+++ Trecho para leitura +++

Como produzir o diálogo para co-construir soluções tecnológicas para

problemas que interessam a todos? Trata-se de criar um ecossistema cooperativo

porque as aprendizagens de uns vão ser necessários para as aprendizagens de

outros. É importante contribuir para a criação da diversidade cultural a fim de ver

que se podem ter pontos de vista diferentes sobre uma mesma coisa. O problema

não é chegar a um consenso como seria o caso de Wikipédia, onde muitos

colaboram para chegar a uma solução. A ideia é a de utilizar, com as crianças, as

novas tecnologias num espírito de colaboração e de ajuda mútua. Assim, se um

adolescente de 15 anos compreende um tema, por exemplo o que é um próton,

então ele deveria criar uma página para ele e uma outra para crianças mais jovens

fazendo por exemplo quadrinhos. Trata-se de se questionar de forma permanente. E

também de criar oportunidades para que as crianças possam se colocar perguntas.

+++ Dados extraídos +++

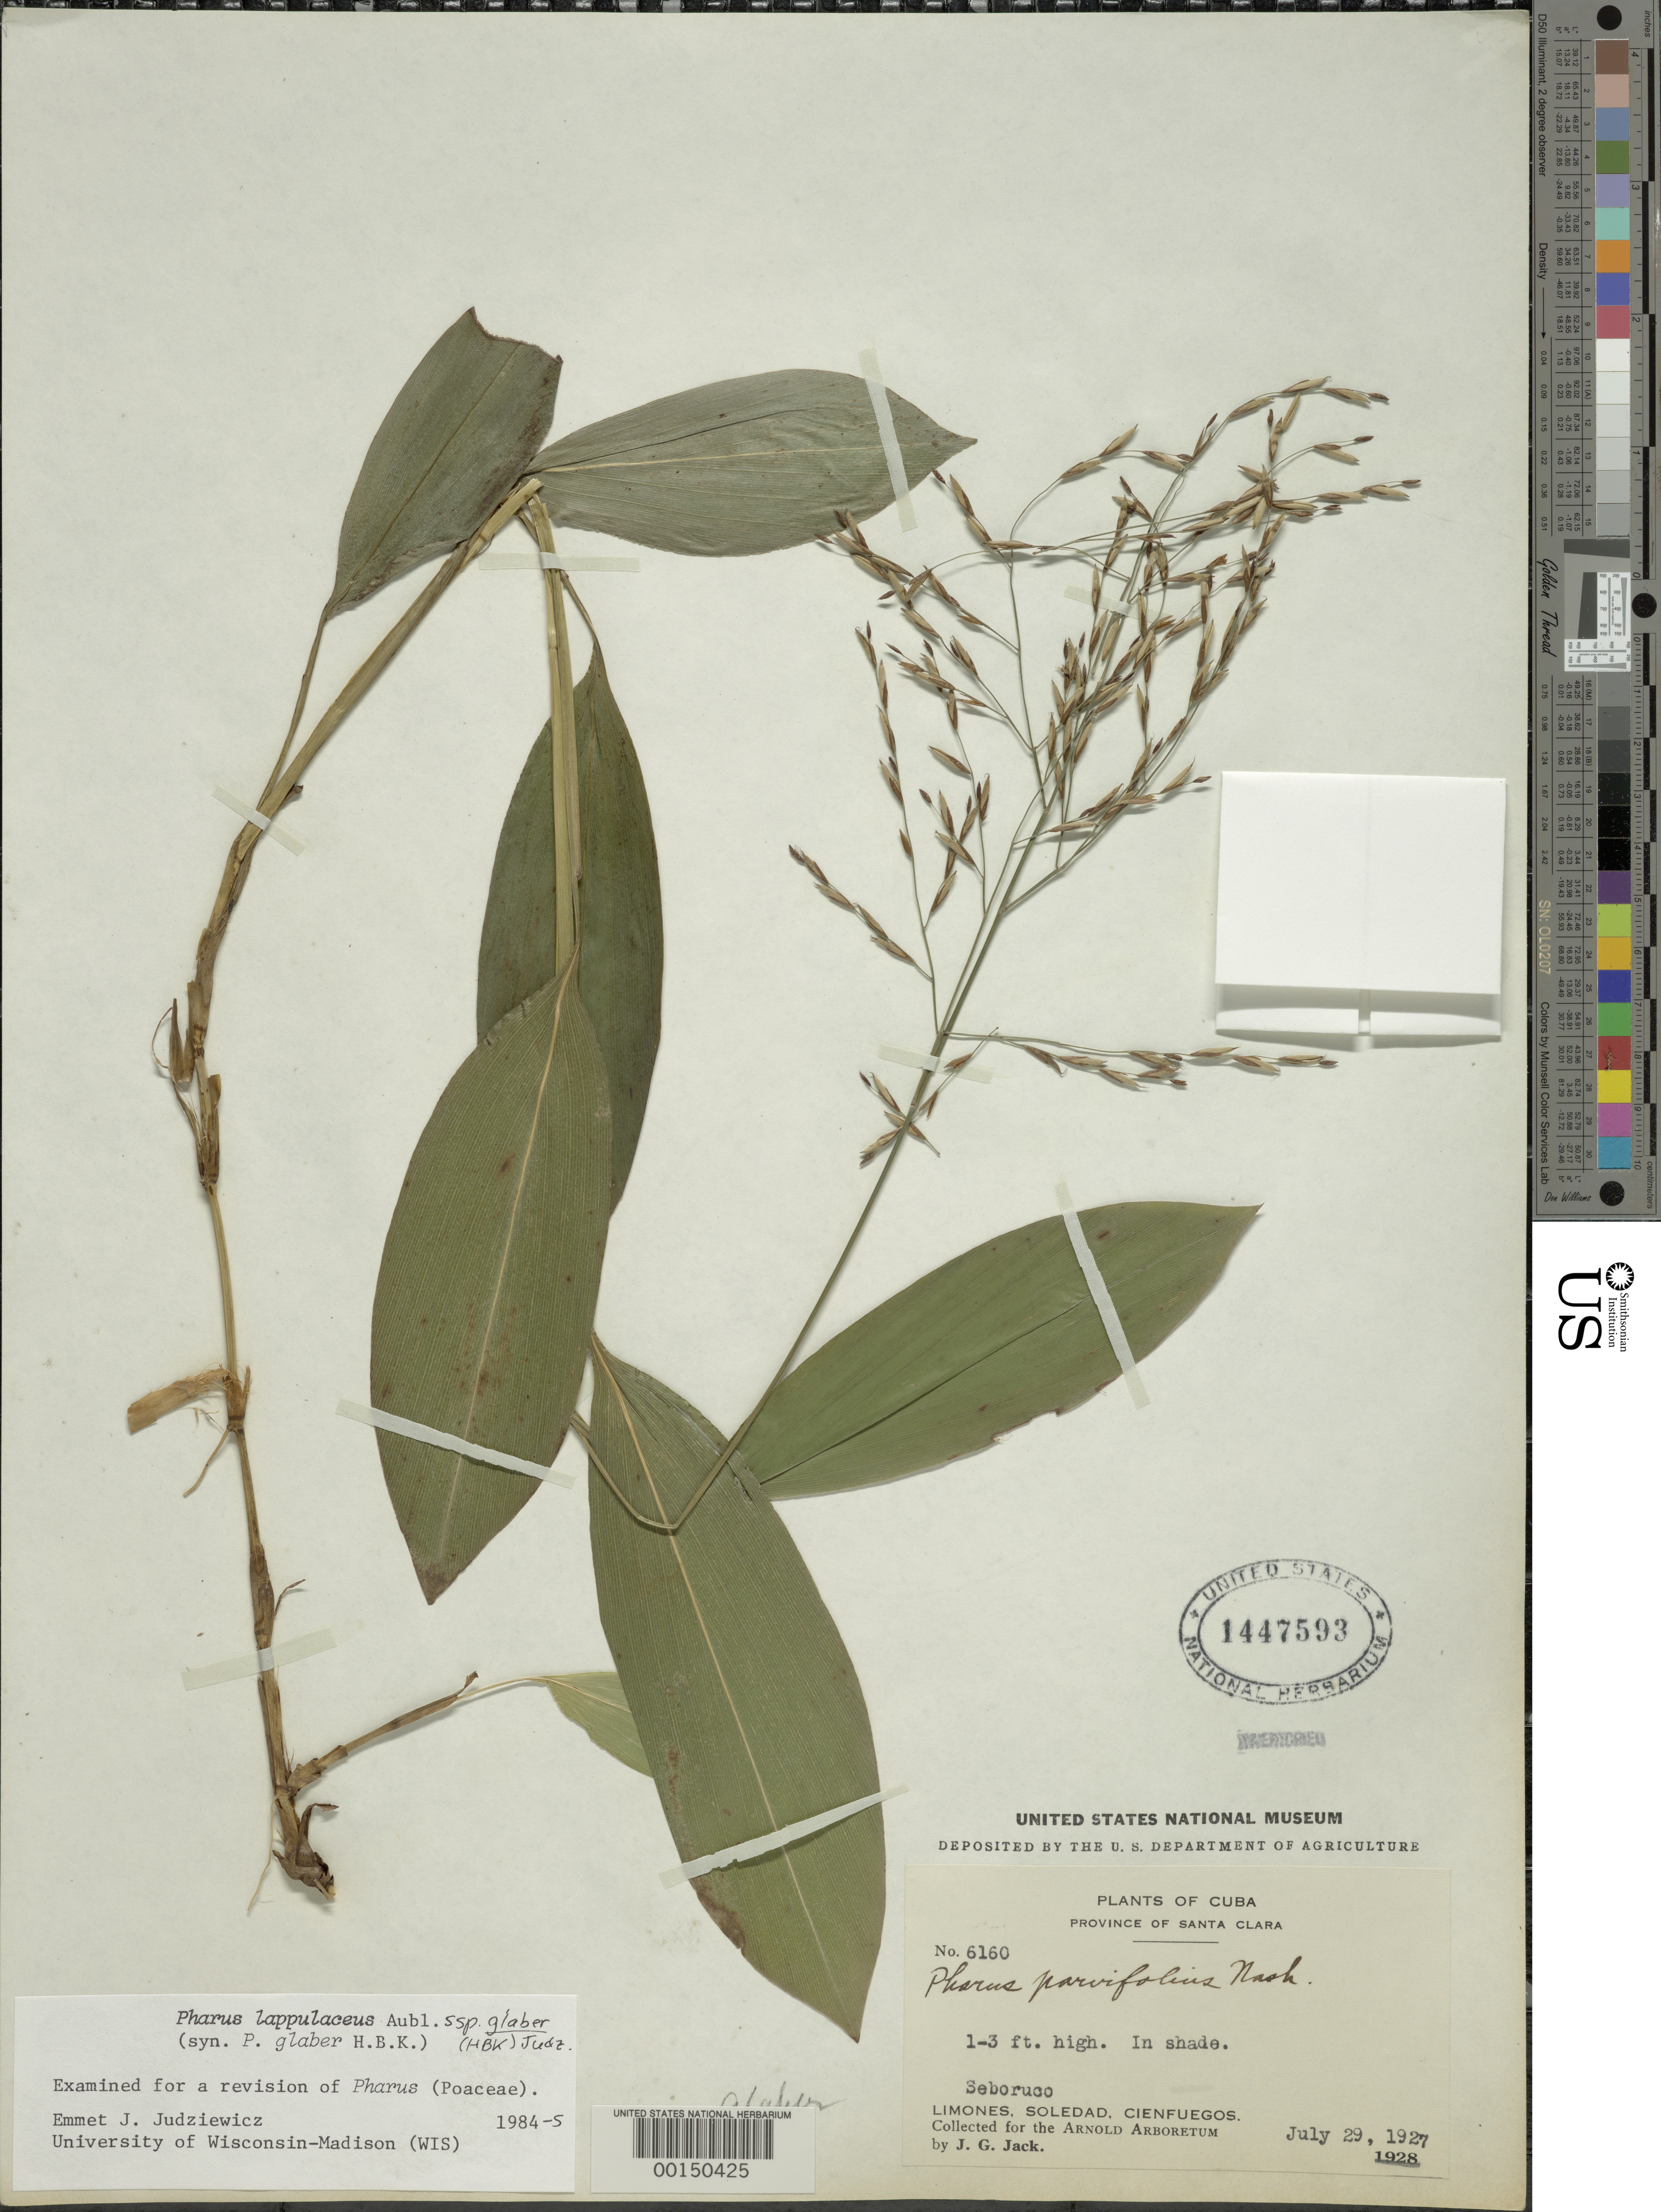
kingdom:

+++
+++ Dados extraídos +++

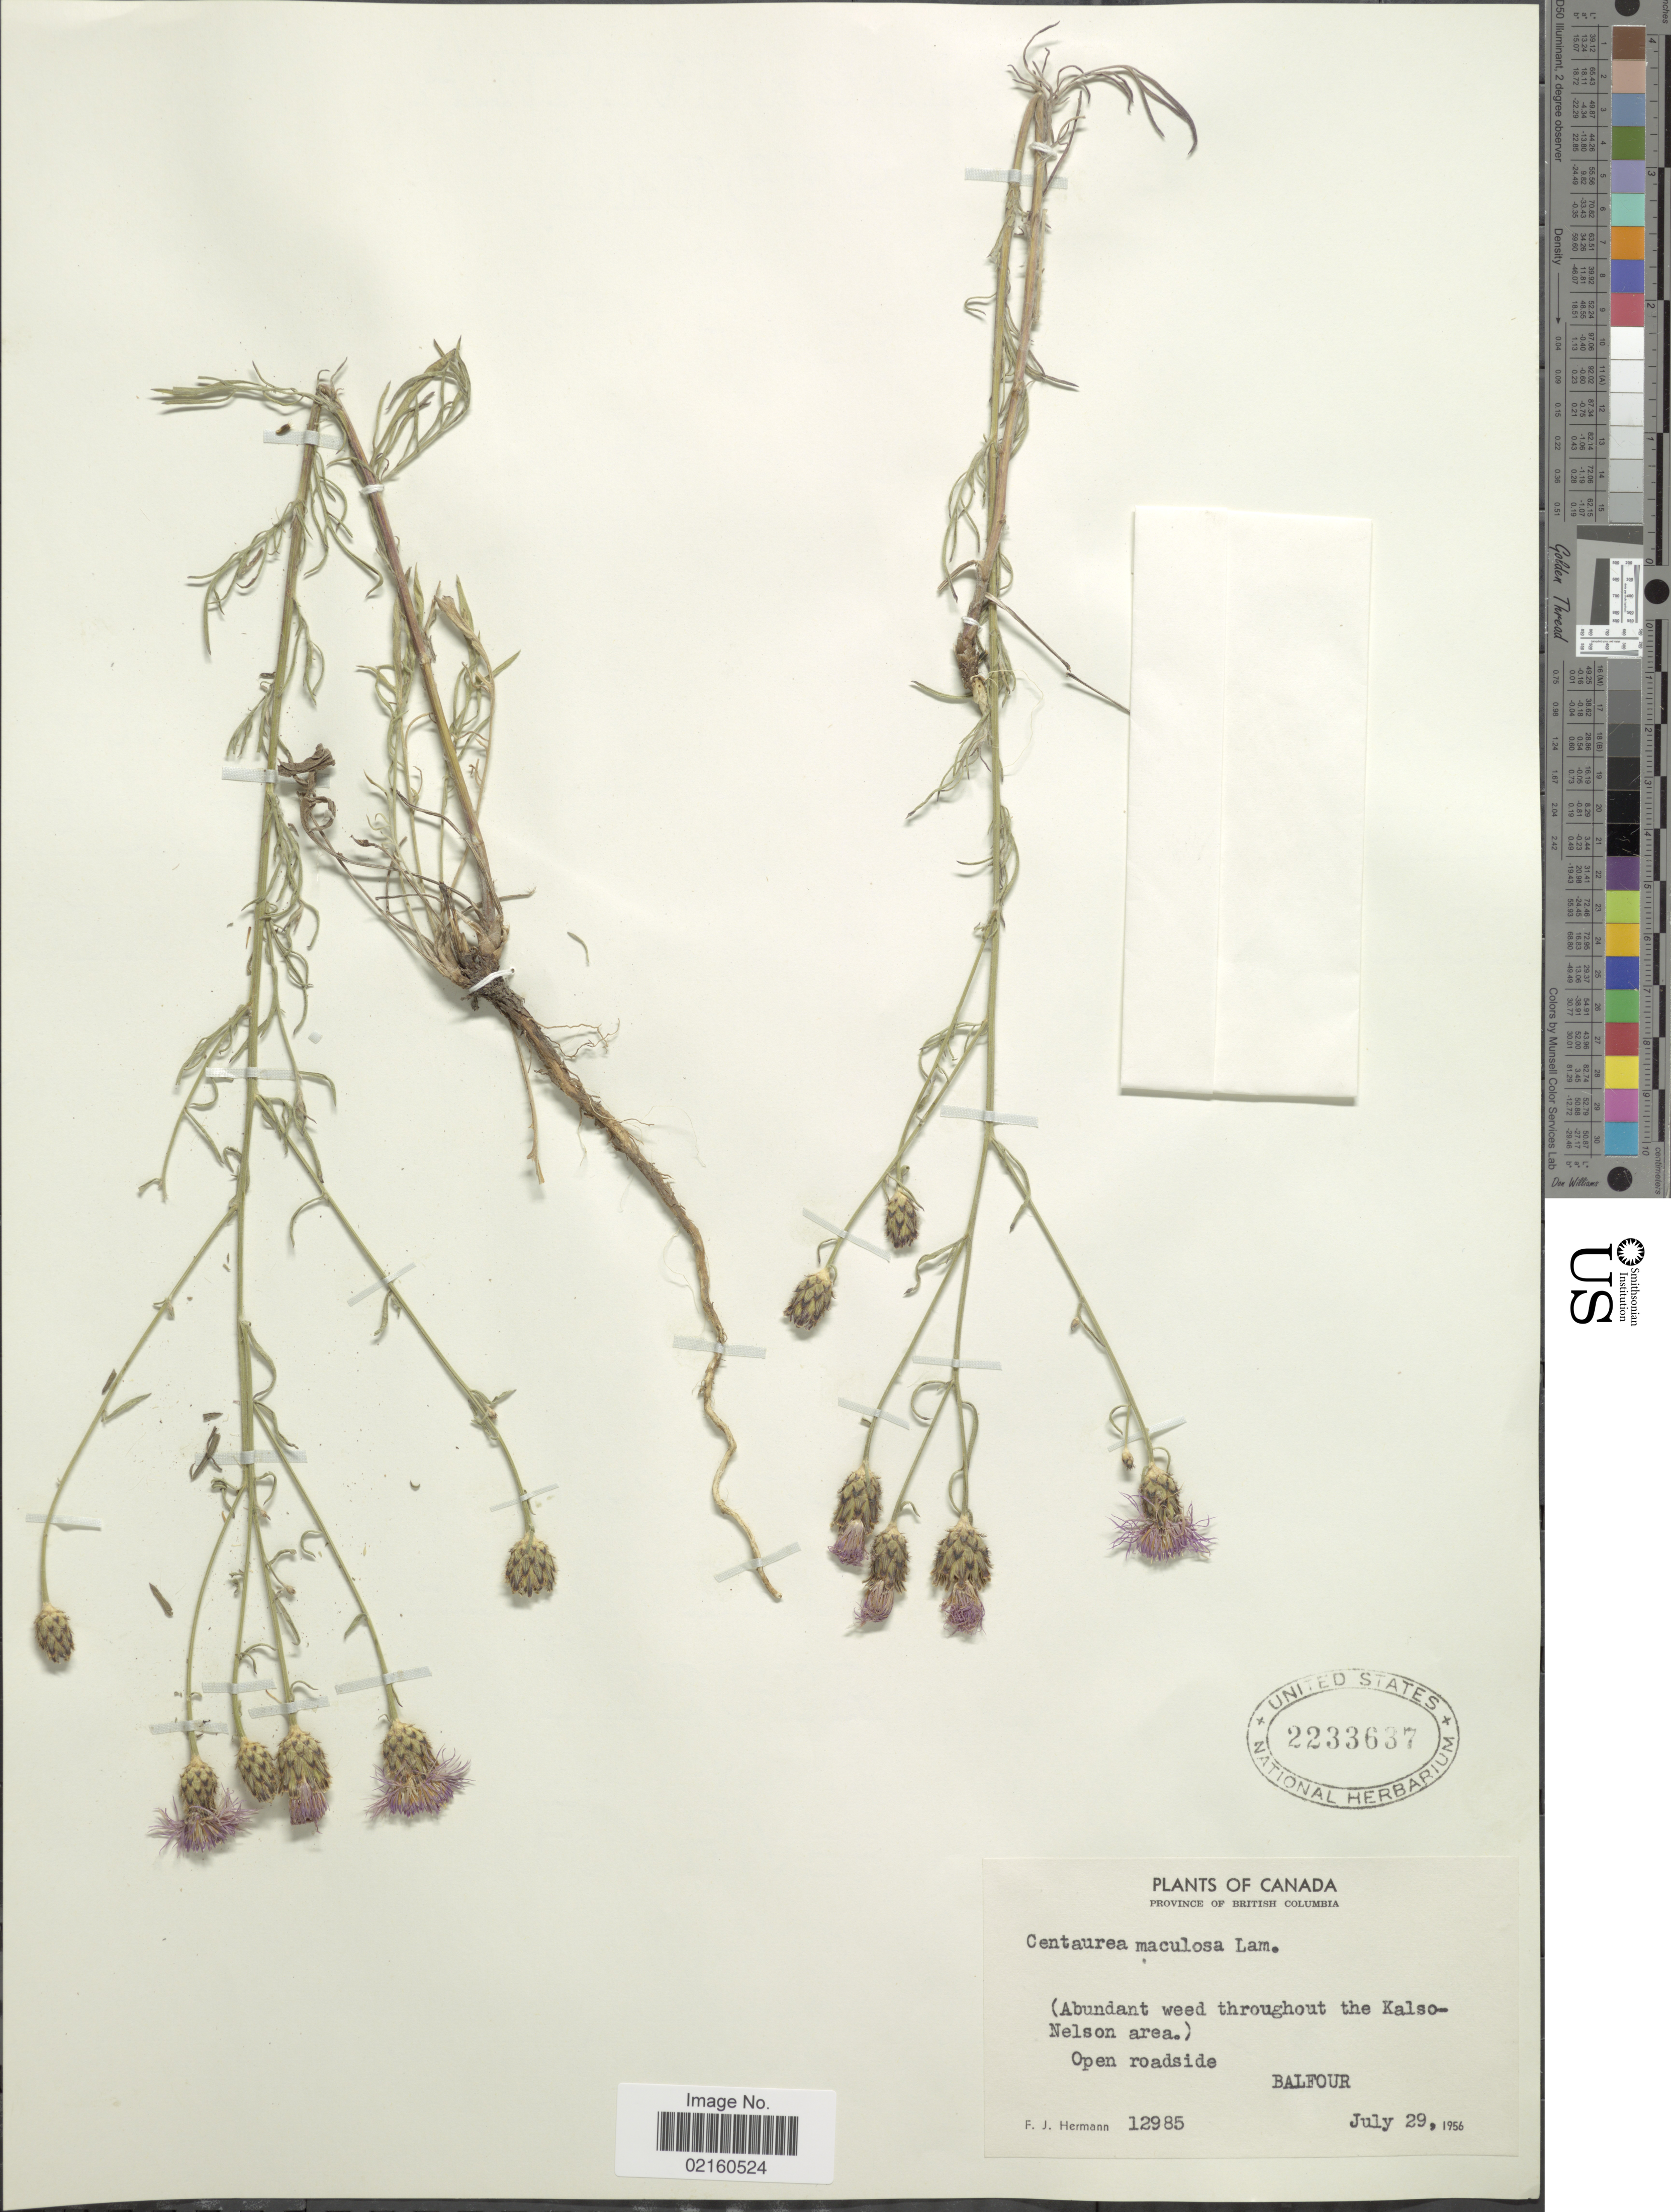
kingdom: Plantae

+++

O que se pede
Atualize uma parte do trecho para leitura: reescreva-a começando pelas palavras "não é chegar" e parando depois de "se colocar perguntas.", com "estudante" no lugar de "adolescente".

Resolução completa
não é chegar a um consenso como seria o caso de Wikipédia, onde muitos

colaboram para chegar a uma solução. A ideia é a de utilizar, com as crianças, as

novas tecnologias num espírito de colaboração e de ajuda mútua. Assim, se um

estudante de 15 anos compreende um tema, por exemplo o que é um próton,

então ele deveria criar uma página para ele e uma outra para crianças mais jovens

fazendo por exemplo quadrinhos. Trata-se de se questionar de forma permanente. E

também de criar oportunidades para que as crianças possam se colocar perguntas.